This confirmed the practical requirement:
Each node that needs to install packages or pull container images must have working outbound IPv4 connectivity, either through a public IPv4 address or through NAT.
After assigning a public IPv4 to the worker, Flannel pulled successfully and the worker became Ready.
Label the worker node
Label the worker:
kubectl label node k8s-worker-1 node-role.kubernetes.io/worker=worker
Verify:
kubectl get nodes
Expected:
k8s-master Ready control-plane
k8s-worker-1 Ready worker
Patch ProviderID on the worker
Get the server ID:
curl -s -H "Authorization: Bearer $HCLOUD_API_TOKEN" \
https://api.hetzner.cloud/v1/servers | python3 -m json.tool | grep -B 2 '"name": "k8s-worker-1"'
Patch the worker node:
kubectl patch node k8s-worker-1 \
--type merge \
-p '{"spec":{"providerID":"hcloud://<WORKER_SERVER_ID>"}}'
Verify:
kubectl describe node k8s-worker-1 | grep ProviderID
Restore the control-plane taint
Now that the worker is ready, workloads should run on the worker instead of the master.

* _THE DATA_:
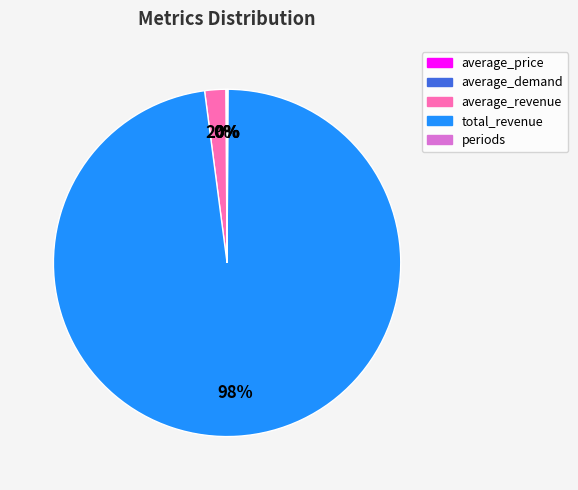

Combined, do total_revenue and average_revenue account for over 50%?

Yes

* _WHAT YOU WILL DO_:
A – Name every kubectl subcommand that appears in the Kubernetes cluster guide, meaning the word right after "kubectl" in each command.
B – In the Kubernetes cluster guide, what happened after the worker was given a public IPv4 address?
C – Carry on with the Kubernetes cluster guide from its last sentence.

* _OUTPUTS FOR THE TASKS_:
A – label, get, patch, describe

B – Flannel pulled successfully and the worker became Ready.

C –
Add the taint back:
kubectl taint nodes k8s-master node-role.kubernetes.io/control-plane:NoSchedule
Verify:
kubectl describe node k8s-master | grep Taint
Expected:
Taints: node-role.kubernetes.io/control-plane:NoSchedule
Test scheduling:
kubectl create deployment nginx --image=nginx --replicas=1
kubectl get pods -o wide
Expected:
nginx-... Running k8s-worker-1
Clean up:
kubectl delete deployment nginx
Ingress strategy: no Hetzner Load Balancer
A normal cloud-native setup would use a cloud Load Balancer:
Internet
↓
Hetzner Load Balancer
↓
Service type LoadBalancer
↓
Traefik
For this learning setup, the Hetzner Load Balancer was skipped to reduce cost and to understand the mechanics.
Instead, Traefik was exposed through host ports on the worker:
Internet
↓
<WORKER_PUBLIC_IP>:80/443
↓
worker hostPort 80/443
↓
Traefik pod
This is valid for a small dev cluster, but it is less flexible than a cloud Load Balancer.
Install Traefik
Add the Traefik Helm repository:
helm repo add traefik https://helm.traefik.io/traefik
helm repo update
Create traefik-values.yaml.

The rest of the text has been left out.